[Information — start]

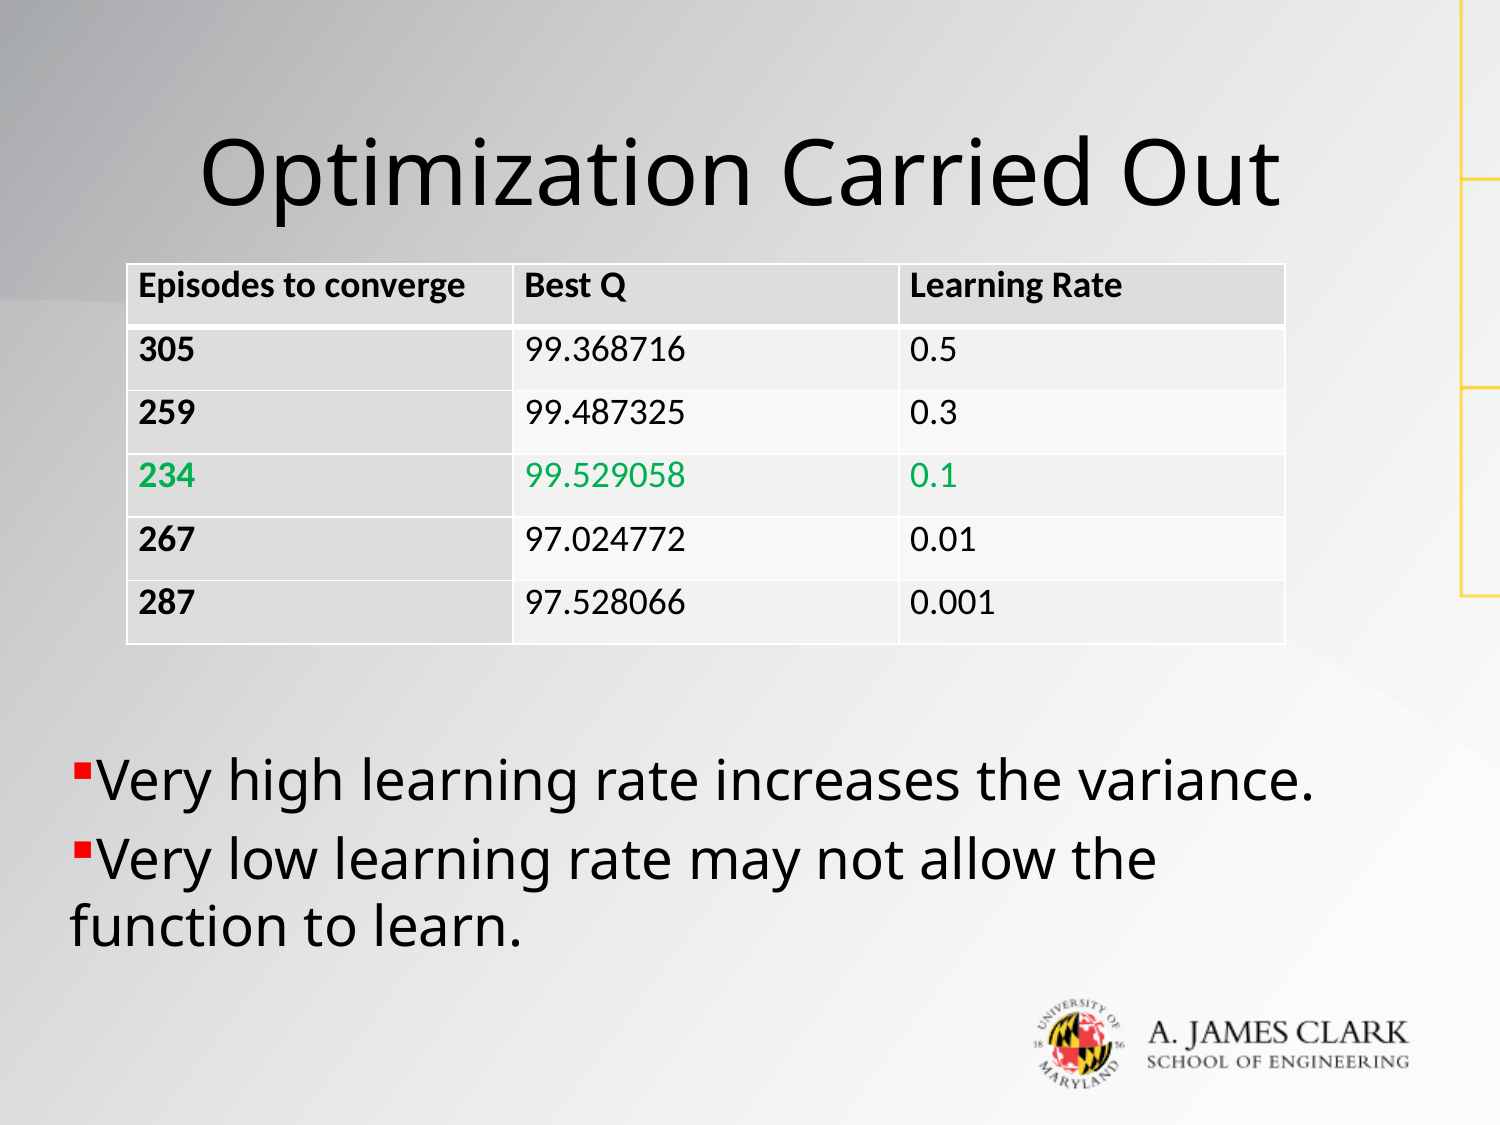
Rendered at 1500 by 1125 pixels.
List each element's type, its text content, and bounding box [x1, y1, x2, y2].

table_header Best Q [514, 265, 898, 324]
table_cell 305 [128, 330, 512, 390]
table_cell 99.487325 [514, 391, 898, 453]
table_cell 0.01 [900, 518, 1284, 580]
table_cell 267 [128, 518, 512, 580]
table_cell 0.001 [900, 581, 1284, 643]
table_cell 287 [128, 581, 512, 643]
title Optimization Carried Out [75, 45, 1407, 231]
text_box Very high learning rate increases the variance. Very low learning rate may not allow the function to learn. [55, 736, 1407, 1005]
table_cell 0.1 [900, 455, 1284, 516]
table_cell 0.5 [900, 330, 1284, 390]
table_cell 97.024772 [514, 518, 898, 580]
table_cell 99.368716 [514, 330, 898, 390]
table_cell 99.529058 [514, 455, 898, 516]
table_cell 259 [128, 391, 512, 453]
table_cell 97.528066 [514, 581, 898, 643]
table_header Learning Rate [900, 265, 1284, 324]
table_header Episodes to converge [128, 265, 512, 324]
table_cell 234 [128, 455, 512, 516]
table_cell 0.3 [900, 391, 1284, 453]
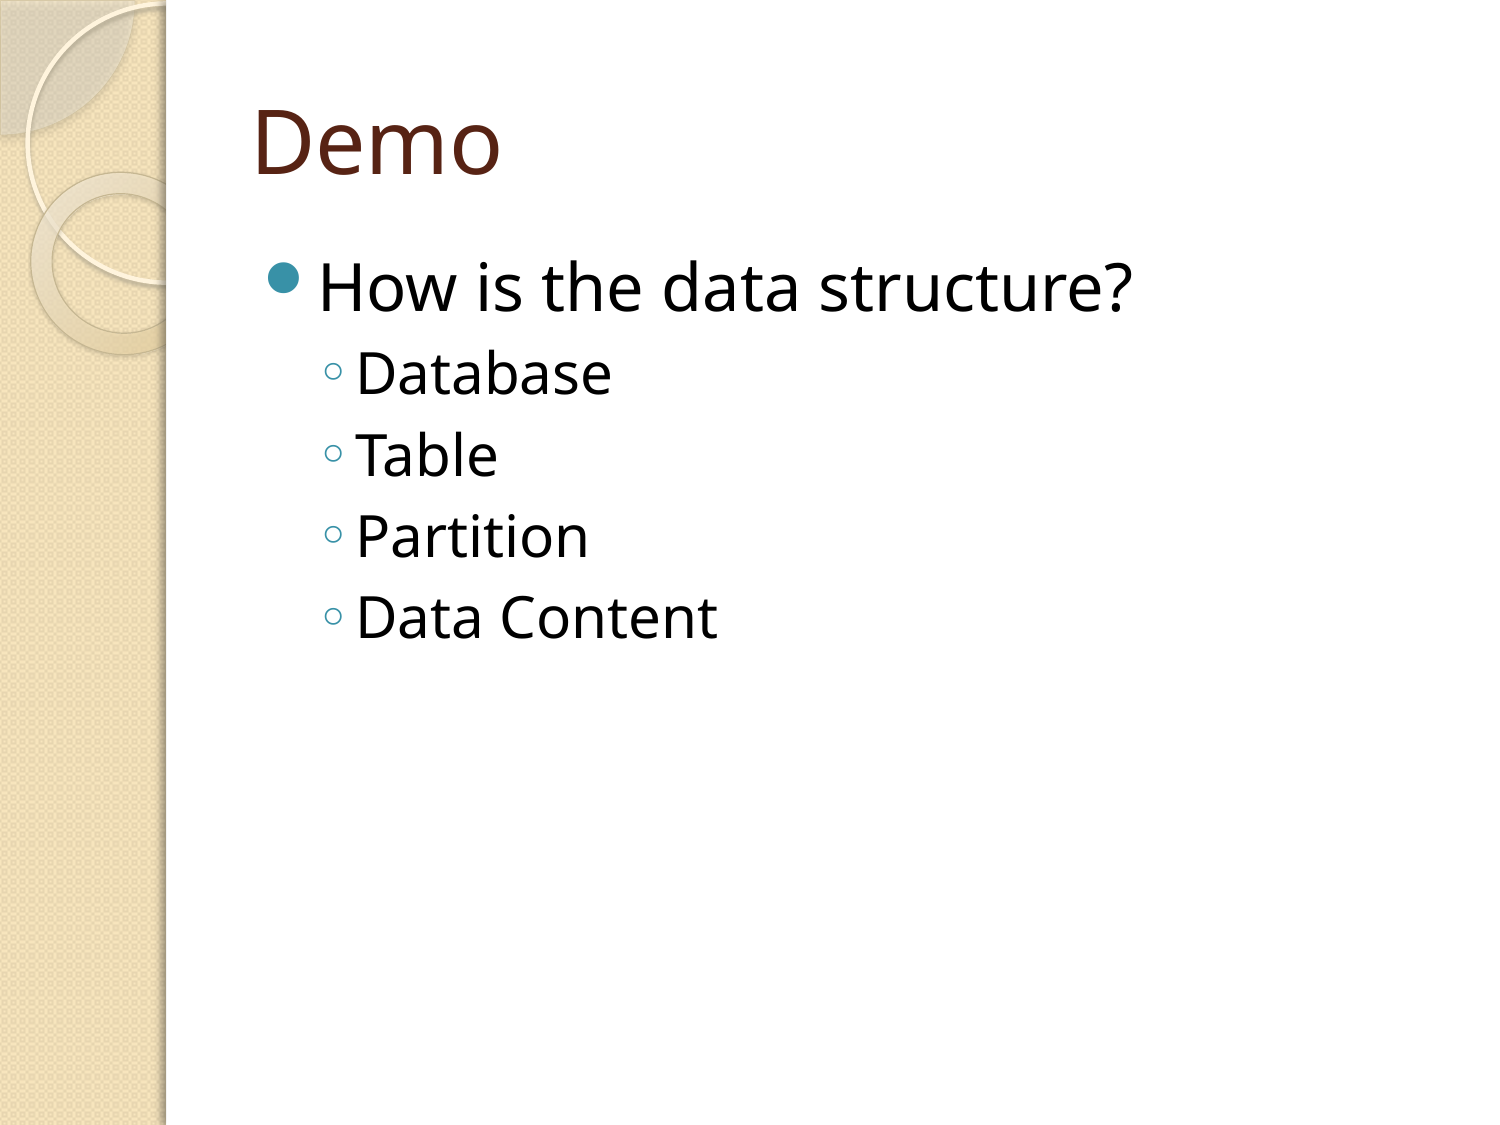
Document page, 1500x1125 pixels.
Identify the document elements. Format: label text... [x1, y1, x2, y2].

list How is the data structure? Database Table Partition Data Content [235, 237, 1466, 1025]
title Demo [235, 45, 1466, 233]
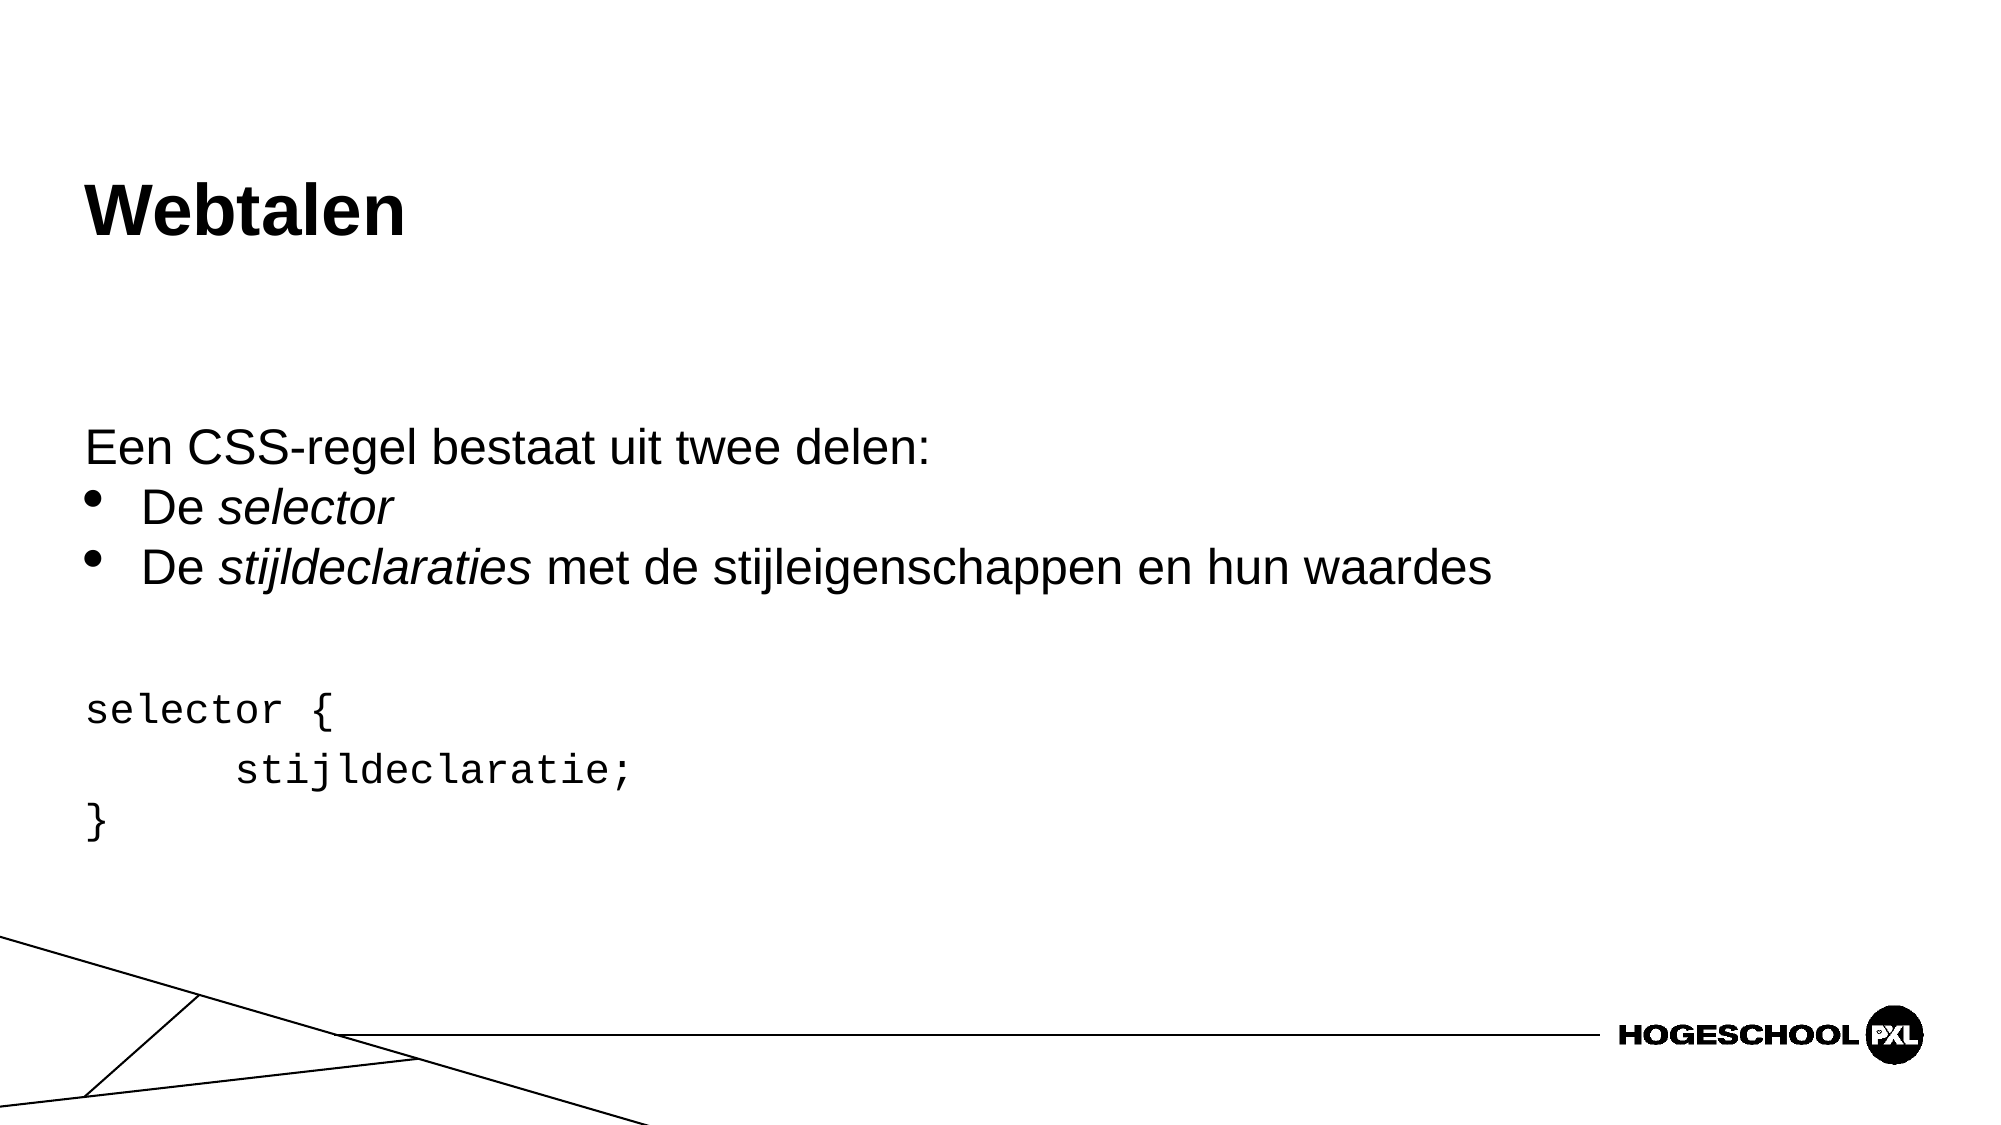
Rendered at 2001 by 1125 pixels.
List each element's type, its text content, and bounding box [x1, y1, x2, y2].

title Webtalen [84, 172, 1916, 334]
subtitle Een CSS-regel bestaat uit twee delen: De selector De stijldeclaraties met de stijleigenschappen en hun waardes selector { stijldeclaratie; } [84, 414, 1916, 926]
picture [1613, 999, 1929, 1070]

[Information — finish]

Above are the entries; copy every line among them that contains the word "pixels".

Rendered at 1500 by 1125 pixels.
Document page, 1500x1125 pixels.
Rendered at 2001 by 1125 pixels.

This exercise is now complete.